Monday, 17 October 2011


The conversations in social media


Kids of conversation


Last week in Brazil I met Bob Boiko, who gave a very interesting presentation on information management and the role of social media.  His point was that social media is all about electronic conversations of various types – all of them about publishing, but many of them allowing a level of response or reaction. 

Conversation is very important within knowledge management, particularly when it is the right sort of conversation.  Conversations come in various types –assertions, gossip, argument, debate, telling jokes – but this only really one type of conversation at effectively transfer is knowledge, and that is dialogue.  Very few of the common social media allow effective dialogue, even the discussion forums you find on LinkedIn, and listening to Bob I began to wonder what sort of typical conversations the common social media generate, and the following caricatures popped into my mind.
  • Facebook is like gossip at a party – rapidly changing social conversations within groups of friends
  • Twitter is like shouting sound bites into an echo chamber – the good ones or the interesting ones echo longer than the others
  • Linked-In conversations, when they are good, are debate or question-and-answer, at their worst they serial assertion, sometimes escalating into serial disagreement.
  • Blogging is like Speaker’s Corner at Hyde Park – monologue with heckling
  • Wikipedia at its best is like a TV debate panel correcting each other, at its worst is a TV debate panel arguing with each other.
  • I don’t have a caricature yet for Google+ as I haven’t been on there for long enough

1 comment:

kmonadollaraday said...

I have to disagree with you on this one.

Each social media tool and its network are different with different pros and cons but I have personally found them useful for knowledge management as I know have others.
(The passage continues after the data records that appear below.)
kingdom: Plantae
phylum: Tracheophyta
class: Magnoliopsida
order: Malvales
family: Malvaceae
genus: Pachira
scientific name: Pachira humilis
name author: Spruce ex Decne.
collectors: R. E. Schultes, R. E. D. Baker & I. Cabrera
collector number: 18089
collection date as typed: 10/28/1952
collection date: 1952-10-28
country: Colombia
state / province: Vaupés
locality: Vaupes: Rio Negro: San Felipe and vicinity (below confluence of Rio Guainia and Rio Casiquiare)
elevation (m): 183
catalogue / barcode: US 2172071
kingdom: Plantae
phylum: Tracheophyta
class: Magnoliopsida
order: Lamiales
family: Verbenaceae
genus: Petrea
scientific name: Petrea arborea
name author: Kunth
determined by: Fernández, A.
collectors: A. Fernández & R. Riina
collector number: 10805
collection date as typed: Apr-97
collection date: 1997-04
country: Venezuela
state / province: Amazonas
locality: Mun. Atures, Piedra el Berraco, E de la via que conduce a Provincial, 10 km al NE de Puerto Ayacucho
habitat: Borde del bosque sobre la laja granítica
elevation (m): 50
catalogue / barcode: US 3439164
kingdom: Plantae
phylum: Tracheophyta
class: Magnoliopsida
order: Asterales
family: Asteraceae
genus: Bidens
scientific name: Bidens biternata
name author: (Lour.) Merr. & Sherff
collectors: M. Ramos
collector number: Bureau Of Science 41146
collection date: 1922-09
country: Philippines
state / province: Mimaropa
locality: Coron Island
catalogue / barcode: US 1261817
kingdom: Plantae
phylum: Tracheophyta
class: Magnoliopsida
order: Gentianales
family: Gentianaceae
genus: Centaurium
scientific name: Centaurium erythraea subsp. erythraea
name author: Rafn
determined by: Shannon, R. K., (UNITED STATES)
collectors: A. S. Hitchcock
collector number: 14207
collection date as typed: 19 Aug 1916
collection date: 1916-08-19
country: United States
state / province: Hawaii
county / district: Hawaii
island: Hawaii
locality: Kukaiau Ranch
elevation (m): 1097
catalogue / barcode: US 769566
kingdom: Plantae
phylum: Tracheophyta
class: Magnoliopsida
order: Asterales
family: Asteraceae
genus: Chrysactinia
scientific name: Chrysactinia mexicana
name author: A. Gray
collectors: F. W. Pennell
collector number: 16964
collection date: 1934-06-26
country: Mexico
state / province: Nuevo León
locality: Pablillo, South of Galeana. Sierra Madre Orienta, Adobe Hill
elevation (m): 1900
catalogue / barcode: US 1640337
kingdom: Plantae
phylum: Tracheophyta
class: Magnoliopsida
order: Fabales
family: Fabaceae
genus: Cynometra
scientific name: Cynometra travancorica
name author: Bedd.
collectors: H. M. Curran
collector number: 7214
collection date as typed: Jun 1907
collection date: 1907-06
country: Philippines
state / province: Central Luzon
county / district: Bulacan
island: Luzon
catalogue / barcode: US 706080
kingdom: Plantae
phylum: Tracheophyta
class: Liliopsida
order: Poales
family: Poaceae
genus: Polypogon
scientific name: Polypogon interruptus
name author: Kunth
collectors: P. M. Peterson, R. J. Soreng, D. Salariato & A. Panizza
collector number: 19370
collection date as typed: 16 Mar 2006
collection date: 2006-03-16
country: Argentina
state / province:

Twitter, the tool I use most has at least three uses in KM which are mutually reinforcing:

1. Network building - it's possible to find, engage with and sometimes build relationships with people through twitter who share common interests or challenges with whom you might not otherwise have been in contact with or even aware of. This network can be extremely helpful when you are looking for information, advice, feedback or collaboration.

2. Information sharing - Twitter is a great research tool both for actively seeking information whether to get tech support, to know what the latest research/thinking is or to find out who is working on something. This information sharing can be done actively by asking a question, or passive - finding out about things from your network that then set off new ideas or can be used later.

3. Dialogue. There is real dialogue on twitter whether its structured dialogue such as a scheduled tweetchat or a conference backchannel, or spontaneous such as when some article or statement sparks of a conversation. I've changed my views or seen a new angle to something I was working on several times as a result of this type of exchange.

It's worth noting that a dialogue started on social media can be made deeper by moving it to a discussion forum, a phone call, e-mail exchange webinar or even better a face to face. BUT the exchange might never have started, or the participants might never have even been aware of each other were it not for social media.